The stock of Renault SA (EPA: RNO) had taken quite a strong beating since it hit its first three-digit figure almost a year ago. The share price slid from the round 100 number to around a 52-euro price tag, wiping out half of its value. Of course, the arrest of Renault’s CEO in November last year, over the allegations of false accounting, did not help the stock to slow down the sell-off. So RNO continued to trade below its long-term downside resistance line (taken from the high of March 29th, 2018) until Monday, when the stock broke above it, which is a good sign for investors and traders. But given that RNO did not have a strong breakthrough, we will remain cautiously-bullish for now, as it still has a good chance of reversing back down again.

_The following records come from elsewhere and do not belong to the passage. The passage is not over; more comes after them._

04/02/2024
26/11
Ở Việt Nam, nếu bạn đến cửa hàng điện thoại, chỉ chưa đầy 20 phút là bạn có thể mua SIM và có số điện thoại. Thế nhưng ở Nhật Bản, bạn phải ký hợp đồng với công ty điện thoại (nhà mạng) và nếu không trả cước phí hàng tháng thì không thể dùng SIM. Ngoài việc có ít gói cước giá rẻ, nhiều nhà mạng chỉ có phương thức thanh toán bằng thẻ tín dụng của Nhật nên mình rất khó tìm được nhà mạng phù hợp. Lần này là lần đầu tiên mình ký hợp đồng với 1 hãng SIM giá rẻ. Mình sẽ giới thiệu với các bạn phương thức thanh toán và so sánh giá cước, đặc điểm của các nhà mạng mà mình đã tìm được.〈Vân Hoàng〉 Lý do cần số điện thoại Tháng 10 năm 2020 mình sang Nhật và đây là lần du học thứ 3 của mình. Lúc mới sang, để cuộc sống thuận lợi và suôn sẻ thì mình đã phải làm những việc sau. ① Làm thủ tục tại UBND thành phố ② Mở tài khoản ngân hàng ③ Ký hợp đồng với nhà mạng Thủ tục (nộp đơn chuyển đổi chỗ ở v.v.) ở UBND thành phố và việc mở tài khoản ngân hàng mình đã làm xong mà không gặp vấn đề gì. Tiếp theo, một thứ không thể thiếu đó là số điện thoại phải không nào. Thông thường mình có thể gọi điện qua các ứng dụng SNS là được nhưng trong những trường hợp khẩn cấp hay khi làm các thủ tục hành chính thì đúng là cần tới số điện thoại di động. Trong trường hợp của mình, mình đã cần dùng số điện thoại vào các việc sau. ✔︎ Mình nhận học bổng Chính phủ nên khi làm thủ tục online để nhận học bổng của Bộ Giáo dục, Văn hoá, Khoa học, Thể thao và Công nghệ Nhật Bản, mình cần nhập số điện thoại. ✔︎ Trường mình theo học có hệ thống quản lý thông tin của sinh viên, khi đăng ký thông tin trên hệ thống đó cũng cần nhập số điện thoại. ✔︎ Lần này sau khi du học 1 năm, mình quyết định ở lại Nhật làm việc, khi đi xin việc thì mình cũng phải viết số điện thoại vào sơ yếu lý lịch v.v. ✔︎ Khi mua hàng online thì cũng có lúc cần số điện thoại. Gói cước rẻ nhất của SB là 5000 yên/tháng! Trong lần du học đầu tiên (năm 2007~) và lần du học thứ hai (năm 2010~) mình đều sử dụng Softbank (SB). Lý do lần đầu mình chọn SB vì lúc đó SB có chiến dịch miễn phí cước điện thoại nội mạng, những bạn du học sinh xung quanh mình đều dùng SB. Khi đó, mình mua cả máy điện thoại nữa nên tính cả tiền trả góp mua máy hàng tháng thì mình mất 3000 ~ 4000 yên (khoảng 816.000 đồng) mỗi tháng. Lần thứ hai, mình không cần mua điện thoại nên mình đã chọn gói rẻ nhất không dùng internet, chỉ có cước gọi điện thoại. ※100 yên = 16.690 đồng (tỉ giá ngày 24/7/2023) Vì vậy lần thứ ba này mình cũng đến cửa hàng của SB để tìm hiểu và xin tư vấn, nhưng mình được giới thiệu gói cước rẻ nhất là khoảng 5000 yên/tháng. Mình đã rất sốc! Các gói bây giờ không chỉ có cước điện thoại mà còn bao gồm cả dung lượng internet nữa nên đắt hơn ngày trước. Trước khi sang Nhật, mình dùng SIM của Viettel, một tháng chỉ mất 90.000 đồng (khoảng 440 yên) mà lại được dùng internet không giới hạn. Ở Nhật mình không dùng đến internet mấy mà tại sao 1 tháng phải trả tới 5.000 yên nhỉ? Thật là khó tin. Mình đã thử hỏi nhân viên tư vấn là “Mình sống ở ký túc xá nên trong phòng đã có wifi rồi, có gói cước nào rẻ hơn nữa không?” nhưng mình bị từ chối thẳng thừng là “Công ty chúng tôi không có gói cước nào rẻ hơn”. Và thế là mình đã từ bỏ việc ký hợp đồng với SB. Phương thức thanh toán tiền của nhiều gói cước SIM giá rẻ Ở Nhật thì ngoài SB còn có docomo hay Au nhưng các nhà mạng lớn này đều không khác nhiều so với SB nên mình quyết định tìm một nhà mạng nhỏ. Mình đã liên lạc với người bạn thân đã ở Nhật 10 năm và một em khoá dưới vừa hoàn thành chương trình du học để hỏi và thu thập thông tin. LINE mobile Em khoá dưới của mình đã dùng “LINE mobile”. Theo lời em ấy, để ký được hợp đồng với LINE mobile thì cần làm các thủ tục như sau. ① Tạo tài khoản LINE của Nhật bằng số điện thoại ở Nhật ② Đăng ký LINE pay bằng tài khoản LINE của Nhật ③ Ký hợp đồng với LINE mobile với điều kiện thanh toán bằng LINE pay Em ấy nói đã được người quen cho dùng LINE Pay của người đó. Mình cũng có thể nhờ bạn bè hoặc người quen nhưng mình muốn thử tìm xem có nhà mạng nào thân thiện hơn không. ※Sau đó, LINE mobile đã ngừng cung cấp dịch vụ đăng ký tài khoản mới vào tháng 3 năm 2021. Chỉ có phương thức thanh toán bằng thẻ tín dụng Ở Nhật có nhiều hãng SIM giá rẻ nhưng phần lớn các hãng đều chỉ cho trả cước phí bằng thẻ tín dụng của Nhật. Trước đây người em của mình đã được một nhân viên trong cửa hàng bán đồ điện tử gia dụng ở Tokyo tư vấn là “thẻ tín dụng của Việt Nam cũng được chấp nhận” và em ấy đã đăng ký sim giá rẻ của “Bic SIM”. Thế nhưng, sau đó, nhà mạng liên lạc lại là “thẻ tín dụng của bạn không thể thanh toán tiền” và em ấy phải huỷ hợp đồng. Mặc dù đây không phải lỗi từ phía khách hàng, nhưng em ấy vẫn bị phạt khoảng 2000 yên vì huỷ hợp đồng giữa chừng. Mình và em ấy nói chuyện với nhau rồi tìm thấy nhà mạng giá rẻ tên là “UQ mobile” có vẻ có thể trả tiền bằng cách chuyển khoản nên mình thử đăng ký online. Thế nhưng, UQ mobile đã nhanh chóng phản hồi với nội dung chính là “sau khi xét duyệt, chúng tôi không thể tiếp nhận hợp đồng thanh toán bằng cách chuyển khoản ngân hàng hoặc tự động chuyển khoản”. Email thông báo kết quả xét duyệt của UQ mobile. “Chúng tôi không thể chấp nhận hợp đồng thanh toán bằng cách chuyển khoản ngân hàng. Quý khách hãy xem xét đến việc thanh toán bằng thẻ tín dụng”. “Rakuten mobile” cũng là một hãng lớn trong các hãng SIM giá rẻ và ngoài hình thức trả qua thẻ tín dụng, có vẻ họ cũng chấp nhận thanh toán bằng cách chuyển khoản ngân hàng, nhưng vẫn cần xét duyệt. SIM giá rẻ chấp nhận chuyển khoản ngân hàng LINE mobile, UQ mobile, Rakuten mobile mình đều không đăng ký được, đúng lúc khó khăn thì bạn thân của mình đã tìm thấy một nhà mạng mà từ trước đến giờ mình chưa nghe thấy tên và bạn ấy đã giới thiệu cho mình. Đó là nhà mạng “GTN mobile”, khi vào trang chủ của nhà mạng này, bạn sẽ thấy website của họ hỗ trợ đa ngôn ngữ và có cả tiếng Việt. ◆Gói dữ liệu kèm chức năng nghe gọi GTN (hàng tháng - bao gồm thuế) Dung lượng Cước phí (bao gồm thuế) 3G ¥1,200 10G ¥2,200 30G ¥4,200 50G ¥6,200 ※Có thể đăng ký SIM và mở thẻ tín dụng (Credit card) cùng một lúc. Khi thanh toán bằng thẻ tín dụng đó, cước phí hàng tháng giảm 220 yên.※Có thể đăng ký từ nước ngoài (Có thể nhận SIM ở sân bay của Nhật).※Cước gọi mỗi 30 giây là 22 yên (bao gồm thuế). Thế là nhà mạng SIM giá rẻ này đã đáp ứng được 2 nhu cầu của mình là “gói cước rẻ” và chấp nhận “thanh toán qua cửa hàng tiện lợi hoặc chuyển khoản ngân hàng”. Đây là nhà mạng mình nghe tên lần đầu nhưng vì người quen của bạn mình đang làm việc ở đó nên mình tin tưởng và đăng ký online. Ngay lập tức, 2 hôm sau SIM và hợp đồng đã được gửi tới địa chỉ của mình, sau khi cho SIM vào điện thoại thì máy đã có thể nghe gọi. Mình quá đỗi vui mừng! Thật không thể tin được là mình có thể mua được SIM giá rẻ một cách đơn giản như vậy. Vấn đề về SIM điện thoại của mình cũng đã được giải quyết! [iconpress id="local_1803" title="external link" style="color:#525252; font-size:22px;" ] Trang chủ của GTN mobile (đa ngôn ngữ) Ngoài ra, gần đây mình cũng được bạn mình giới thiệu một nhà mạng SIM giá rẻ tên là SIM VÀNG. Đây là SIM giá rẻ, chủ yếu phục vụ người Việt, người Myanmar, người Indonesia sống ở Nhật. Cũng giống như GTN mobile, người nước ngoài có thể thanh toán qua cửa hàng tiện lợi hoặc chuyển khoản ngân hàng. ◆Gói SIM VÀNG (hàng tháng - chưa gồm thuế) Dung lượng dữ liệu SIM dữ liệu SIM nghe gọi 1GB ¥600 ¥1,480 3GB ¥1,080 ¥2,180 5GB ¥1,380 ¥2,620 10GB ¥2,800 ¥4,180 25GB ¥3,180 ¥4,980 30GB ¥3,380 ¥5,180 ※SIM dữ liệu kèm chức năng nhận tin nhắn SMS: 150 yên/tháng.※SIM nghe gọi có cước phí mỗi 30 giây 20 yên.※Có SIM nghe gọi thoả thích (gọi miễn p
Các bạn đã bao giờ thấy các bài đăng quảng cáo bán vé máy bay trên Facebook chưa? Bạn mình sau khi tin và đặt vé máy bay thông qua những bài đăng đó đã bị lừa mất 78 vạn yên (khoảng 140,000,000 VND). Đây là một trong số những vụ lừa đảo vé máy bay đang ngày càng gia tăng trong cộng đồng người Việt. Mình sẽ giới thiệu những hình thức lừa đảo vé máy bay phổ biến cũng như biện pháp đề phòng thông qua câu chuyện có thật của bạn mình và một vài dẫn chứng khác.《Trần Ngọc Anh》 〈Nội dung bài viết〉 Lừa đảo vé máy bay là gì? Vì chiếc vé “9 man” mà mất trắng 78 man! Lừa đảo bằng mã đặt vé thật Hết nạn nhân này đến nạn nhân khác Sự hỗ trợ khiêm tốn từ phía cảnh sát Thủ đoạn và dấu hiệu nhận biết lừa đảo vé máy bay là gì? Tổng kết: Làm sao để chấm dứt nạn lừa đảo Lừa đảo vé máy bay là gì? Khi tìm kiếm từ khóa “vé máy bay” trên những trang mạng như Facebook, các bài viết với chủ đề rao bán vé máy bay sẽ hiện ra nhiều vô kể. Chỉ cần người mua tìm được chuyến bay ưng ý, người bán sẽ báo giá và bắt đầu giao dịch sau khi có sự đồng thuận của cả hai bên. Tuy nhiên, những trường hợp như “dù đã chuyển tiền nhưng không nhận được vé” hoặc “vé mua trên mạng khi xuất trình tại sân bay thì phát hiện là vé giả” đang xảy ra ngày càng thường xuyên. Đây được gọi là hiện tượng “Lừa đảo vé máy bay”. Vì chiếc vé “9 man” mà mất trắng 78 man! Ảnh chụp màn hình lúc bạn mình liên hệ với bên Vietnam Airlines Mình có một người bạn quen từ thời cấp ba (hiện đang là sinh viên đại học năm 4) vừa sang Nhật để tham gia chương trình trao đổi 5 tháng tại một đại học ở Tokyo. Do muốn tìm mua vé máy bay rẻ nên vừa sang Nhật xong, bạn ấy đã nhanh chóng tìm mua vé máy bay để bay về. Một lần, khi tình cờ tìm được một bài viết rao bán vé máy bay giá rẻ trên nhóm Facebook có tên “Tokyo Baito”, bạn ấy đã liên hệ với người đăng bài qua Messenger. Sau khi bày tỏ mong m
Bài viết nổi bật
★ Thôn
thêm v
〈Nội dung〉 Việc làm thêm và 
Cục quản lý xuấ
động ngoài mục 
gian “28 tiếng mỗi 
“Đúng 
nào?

In order to get comfortable with the upside in the near term, we would like to see the stock pushing above the 62.84 barrier first, as it marks the high of February 1st. This is when the stock would confirm a forthcoming higher and we may start looking further north. The next potential area where the price could get a hold up could be around the 66.72 hurdle, which is the high of November 14th. If investors continue to see value in the stock even at that price, RNO could travel further up, where it may test the 69.75 barrier, marked by the low of November 11th.
Looking at our oscillators, the RSI and the MACD are somewhat in support of the above-mentioned scenario. The RSI is above 50 and points slightly to the upside. The MACD is above zero and its trigger line and also points a bit higher.
Alternatively, if the RNO drops below the aforementioned downside line and the 58.35 level, this may spook investors, as it could increase the chance for the stock to slider further. The share price could then travel to test the 55.55 obstacle, marked by the low of February 12th, which if broken could open the door to the 51.98 level. This was the lowest point of December 2018.